**WORK REQUIRED:** In the rows below, from the first line through the line with "込み1件につき高校生以下1名につき、同伴者2名", swap "UPDATES" for "LATEST NEWS" and give those lines back with nothing else changed.

(Transcribed page contents)
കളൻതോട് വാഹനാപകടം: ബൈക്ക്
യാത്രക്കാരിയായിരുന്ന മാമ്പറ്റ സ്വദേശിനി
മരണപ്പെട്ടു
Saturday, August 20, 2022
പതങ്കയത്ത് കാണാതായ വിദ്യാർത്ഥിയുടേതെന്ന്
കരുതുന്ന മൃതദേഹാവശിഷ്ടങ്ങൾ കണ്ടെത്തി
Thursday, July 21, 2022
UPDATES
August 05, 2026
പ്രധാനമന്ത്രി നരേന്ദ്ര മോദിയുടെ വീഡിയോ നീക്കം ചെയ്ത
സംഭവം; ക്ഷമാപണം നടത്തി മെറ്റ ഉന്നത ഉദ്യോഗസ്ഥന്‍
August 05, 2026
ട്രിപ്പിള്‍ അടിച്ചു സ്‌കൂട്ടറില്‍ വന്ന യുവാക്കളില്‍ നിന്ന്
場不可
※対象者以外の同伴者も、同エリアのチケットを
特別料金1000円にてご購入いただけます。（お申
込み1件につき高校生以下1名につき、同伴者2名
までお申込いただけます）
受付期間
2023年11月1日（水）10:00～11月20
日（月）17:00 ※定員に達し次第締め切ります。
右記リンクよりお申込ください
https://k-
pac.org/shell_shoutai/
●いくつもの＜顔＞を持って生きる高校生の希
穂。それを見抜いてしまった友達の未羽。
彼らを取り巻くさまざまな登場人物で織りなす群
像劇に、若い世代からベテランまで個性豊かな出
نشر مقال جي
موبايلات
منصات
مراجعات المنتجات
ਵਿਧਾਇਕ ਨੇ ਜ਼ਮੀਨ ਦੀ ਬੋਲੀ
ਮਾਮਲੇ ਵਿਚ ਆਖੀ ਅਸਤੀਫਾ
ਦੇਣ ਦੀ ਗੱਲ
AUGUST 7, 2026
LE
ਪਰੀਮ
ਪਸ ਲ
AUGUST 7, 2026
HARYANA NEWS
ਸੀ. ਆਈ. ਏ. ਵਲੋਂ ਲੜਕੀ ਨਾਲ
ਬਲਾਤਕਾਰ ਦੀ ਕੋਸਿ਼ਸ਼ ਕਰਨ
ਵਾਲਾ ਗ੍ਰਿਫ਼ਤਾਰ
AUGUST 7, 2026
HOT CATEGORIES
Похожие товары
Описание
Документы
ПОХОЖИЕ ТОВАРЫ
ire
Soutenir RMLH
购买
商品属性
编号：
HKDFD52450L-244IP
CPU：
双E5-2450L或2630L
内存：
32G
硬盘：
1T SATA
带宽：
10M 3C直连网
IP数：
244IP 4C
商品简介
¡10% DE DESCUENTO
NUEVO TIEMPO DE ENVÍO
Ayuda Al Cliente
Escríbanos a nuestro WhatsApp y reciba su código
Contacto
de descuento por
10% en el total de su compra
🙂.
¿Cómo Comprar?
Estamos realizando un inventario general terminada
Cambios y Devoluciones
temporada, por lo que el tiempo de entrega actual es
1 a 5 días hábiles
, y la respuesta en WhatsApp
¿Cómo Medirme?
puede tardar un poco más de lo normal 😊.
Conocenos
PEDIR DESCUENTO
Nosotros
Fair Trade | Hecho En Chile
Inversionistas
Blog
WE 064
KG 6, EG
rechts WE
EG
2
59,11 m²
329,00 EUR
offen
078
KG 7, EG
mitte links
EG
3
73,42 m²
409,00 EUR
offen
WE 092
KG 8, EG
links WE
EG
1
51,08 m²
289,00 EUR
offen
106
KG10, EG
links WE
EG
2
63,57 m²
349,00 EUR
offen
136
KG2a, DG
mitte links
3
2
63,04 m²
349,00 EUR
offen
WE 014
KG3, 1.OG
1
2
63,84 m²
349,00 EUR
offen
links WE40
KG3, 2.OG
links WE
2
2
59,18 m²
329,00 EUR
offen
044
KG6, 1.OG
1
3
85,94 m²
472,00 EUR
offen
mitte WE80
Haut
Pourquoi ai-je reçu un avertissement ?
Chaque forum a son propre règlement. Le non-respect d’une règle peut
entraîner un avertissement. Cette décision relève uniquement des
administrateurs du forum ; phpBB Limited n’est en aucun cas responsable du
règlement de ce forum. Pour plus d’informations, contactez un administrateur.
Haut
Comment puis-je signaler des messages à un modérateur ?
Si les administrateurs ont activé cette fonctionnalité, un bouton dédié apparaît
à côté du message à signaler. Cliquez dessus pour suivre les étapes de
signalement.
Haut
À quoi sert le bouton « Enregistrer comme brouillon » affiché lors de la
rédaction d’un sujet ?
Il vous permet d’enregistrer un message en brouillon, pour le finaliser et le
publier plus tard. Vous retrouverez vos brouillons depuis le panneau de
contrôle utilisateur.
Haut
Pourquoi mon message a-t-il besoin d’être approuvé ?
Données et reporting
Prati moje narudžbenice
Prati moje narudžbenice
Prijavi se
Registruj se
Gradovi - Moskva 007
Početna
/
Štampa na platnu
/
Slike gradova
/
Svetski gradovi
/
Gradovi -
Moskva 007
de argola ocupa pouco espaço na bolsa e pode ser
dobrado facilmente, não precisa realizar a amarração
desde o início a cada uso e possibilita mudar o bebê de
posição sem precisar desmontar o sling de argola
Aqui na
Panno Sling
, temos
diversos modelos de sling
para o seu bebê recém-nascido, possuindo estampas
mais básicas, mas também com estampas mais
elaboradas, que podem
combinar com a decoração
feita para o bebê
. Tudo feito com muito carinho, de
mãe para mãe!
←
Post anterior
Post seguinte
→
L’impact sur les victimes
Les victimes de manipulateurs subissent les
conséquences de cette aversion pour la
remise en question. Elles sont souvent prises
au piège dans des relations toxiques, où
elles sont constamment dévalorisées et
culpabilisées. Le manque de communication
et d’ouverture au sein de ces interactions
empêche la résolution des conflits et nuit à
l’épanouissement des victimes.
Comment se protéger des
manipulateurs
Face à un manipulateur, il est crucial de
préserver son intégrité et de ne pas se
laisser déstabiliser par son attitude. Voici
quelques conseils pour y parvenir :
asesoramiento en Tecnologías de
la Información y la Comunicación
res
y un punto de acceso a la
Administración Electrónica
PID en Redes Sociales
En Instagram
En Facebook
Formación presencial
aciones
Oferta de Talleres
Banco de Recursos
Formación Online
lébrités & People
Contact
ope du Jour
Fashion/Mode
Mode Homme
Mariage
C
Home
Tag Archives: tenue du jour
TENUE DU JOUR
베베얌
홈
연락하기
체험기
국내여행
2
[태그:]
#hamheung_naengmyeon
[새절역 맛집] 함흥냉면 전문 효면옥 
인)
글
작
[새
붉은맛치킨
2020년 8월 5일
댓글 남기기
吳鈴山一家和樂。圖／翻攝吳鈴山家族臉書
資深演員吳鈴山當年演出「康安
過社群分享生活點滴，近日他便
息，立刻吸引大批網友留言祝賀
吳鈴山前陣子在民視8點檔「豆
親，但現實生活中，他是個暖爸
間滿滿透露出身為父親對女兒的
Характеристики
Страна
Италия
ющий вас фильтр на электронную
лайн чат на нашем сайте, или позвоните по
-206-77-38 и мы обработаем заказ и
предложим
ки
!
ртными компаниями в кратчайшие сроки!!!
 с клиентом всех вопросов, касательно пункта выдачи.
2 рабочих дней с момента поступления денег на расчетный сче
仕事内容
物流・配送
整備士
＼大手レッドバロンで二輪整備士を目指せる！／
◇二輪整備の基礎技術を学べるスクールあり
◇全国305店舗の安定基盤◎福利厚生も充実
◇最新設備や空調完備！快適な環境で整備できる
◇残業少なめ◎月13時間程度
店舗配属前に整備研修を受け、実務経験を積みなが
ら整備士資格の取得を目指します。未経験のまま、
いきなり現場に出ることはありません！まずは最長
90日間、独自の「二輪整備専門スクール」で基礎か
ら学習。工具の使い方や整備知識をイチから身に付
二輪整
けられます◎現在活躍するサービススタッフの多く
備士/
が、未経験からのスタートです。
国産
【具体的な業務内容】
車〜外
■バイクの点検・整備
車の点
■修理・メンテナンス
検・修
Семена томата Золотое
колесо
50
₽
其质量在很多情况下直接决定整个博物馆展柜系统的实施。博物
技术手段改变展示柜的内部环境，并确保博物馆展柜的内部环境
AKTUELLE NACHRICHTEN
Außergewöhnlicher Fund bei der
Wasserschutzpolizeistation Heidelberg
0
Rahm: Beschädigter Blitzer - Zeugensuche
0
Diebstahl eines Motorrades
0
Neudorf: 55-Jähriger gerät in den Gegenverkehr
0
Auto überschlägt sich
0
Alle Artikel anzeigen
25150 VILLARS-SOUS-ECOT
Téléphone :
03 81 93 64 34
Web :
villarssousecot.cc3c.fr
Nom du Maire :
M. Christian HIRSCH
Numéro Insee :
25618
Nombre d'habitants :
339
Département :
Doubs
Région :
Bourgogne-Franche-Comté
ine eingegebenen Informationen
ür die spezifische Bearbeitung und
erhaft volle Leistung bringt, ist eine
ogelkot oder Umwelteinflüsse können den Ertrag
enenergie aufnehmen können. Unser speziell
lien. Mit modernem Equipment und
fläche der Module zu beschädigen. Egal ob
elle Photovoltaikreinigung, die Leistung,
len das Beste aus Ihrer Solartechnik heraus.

**RESULT OF THIS EXERCISE:**
കളൻതോട് വാഹനാപകടം: ബൈക്ക്
യാത്രക്കാരിയായിരുന്ന മാമ്പറ്റ സ്വദേശിനി
മരണപ്പെട്ടു
Saturday, August 20, 2022
പതങ്കയത്ത് കാണാതായ വിദ്യാർത്ഥിയുടേതെന്ന്
കരുതുന്ന മൃതദേഹാവശിഷ്ടങ്ങൾ കണ്ടെത്തി
Thursday, July 21, 2022
LATEST NEWS
August 05, 2026
പ്രധാനമന്ത്രി നരേന്ദ്ര മോദിയുടെ വീഡിയോ നീക്കം ചെയ്ത
സംഭവം; ക്ഷമാപണം നടത്തി മെറ്റ ഉന്നത ഉദ്യോഗസ്ഥന്‍
August 05, 2026
ട്രിപ്പിള്‍ അടിച്ചു സ്‌കൂട്ടറില്‍ വന്ന യുവാക്കളില്‍ നിന്ന്
場不可
※対象者以外の同伴者も、同エリアのチケットを
特別料金1000円にてご購入いただけます。（お申
込み1件につき高校生以下1名につき、同伴者2名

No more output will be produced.